JOB A: Please copy the records, starting at the line that contains "Document page, 1500x1125 pixels." and ending at the last line of the records.
---------- TEXT SECTION ----------
The Japanese Theorem for Nonconvex Polygons - A Japanese Temple Problem

Author(s): 
David Richeson

A Japanese Temple Problem

In 1800, Ryōkwan Maruyama inscribed a geometry problem onto a wooden tablet and hung it in the Tsuruoka-Sannōsha shrine in what was then the Uzen Province in the northern part of Japan's Honshu island ([AUM3, Hay]). While posting a mathematical puzzler in a Shinto shrine sounds strange to us today, it was not uncommon at that time in Japan.

Japan was completely closed off from the outside world for almost the entire Edo period (1603–1868) in which Japan was ruled by the Tokugawa shogunate. Almost nothing penetrated the enforced isolation of the country, not even mathematical ideas such as the calculus of Newton, Leibniz, and Euler.

However, during this time the Japanese continued to study mathematics, or wasan, as it was called. There developed a curious tradition of inscribing geometry problems, complete with elegant and colorful figures, on wooden boards and posting them in Shinto shrines and Buddhist temples. They were gifts to the gods as well as mathematical challenges to the visitors. The boards were known as sangaku, which means "mathematical tablet." Approximately 900 sangaku survive today, but it is believed that thousands more have been lost. For more information about sangaku see [FP] or [FR].

Maruyama's sangaku is one of those that disappeared, but fortunately the inscription was recorded in the second volume of Kagen Fujita's 1807 Zoku-Sinpeki-Sanpō ([AUM3, Fu]). As was tradition, Maruyama also included the answer to the problem and a brief description of how to arrive at this answer, called the art of the problem. But he included no proof. According to [Fu] the inscription read:

Problem: draw six lines in the circle and make four circles inscribed in three of the lines. If the diameter of the southern, eastern, and western circle is 1 sun [a traditional Japanese unit of measure which is approximately 1.19 inches], 2 suns, and 3 suns, respectively, how long is the diameter of the northern circle?

Answer: 4 suns.

Art: Add the diameter of the western circle to that of the eastern one and subtract that of the southern one from it, and you will get that of the northern one. End.

 

Figure 1
 

According to [FP], the first known proof of this sangaku problem is found in the undated manuscript [Yo].

The Japanese Theorem for Nonconvex Polygons - The Japanese Theorem for Quadrilaterals

Author(s): 
David Richeson

The Japanese Theorem for Quadrilaterals

The art of Maruyama's sangaku problem implies that in any such configuration \(d_N = d_E + d_W - d_S\), where \(d_N, d_E, d_W\), and \(d_S\) are the diameters of the northern, eastern, western, and southern circles, respectively. Equivalently, using radii,

\[r_N + r_S = r_E + r_W.\]

This surprising result is now known as the Japanese theorem.

The Japanese theorem for quadrilaterals. Add a diagonal to a convex quadrilateral whose vertices lie on a circle. Inscribe circles in the resulting triangles. The sum of the radii of the inscribed circles does not depend on the choice of diagonal.
---------- TASK INPUT ----------
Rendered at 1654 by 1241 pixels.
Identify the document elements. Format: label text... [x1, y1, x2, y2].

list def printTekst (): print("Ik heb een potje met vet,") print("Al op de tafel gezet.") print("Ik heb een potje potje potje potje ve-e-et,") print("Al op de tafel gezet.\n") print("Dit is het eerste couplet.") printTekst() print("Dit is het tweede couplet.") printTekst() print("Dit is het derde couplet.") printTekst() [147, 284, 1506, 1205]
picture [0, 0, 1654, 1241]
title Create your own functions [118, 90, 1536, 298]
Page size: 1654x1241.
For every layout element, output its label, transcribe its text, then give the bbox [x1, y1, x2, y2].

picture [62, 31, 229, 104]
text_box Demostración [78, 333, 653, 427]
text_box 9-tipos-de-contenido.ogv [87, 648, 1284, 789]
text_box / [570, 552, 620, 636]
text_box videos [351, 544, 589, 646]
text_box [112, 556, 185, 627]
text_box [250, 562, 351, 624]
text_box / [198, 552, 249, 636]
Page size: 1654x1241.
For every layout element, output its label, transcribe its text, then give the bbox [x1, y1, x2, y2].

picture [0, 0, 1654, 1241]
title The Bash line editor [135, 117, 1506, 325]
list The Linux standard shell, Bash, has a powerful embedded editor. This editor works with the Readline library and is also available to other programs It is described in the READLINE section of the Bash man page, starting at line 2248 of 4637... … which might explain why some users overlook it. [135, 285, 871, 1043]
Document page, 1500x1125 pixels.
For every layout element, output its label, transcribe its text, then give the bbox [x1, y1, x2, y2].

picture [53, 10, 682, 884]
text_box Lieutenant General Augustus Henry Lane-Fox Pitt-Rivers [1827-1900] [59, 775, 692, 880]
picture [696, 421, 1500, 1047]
----------
JOB B: According to the article on the Japanese theorem, what does the word "sangaku" mean?

EXERCISE RESULT A:
Document page, 1500x1125 pixels.
For every layout element, output its label, transcribe its text, then give the bbox [x1, y1, x2, y2].

picture [53, 10, 682, 884]
text_box Lieutenant General Augustus Henry Lane-Fox Pitt-Rivers [1827-1900] [59, 775, 692, 880]
picture [696, 421, 1500, 1047]

EXERCISE RESULT B: Mathematical tablet.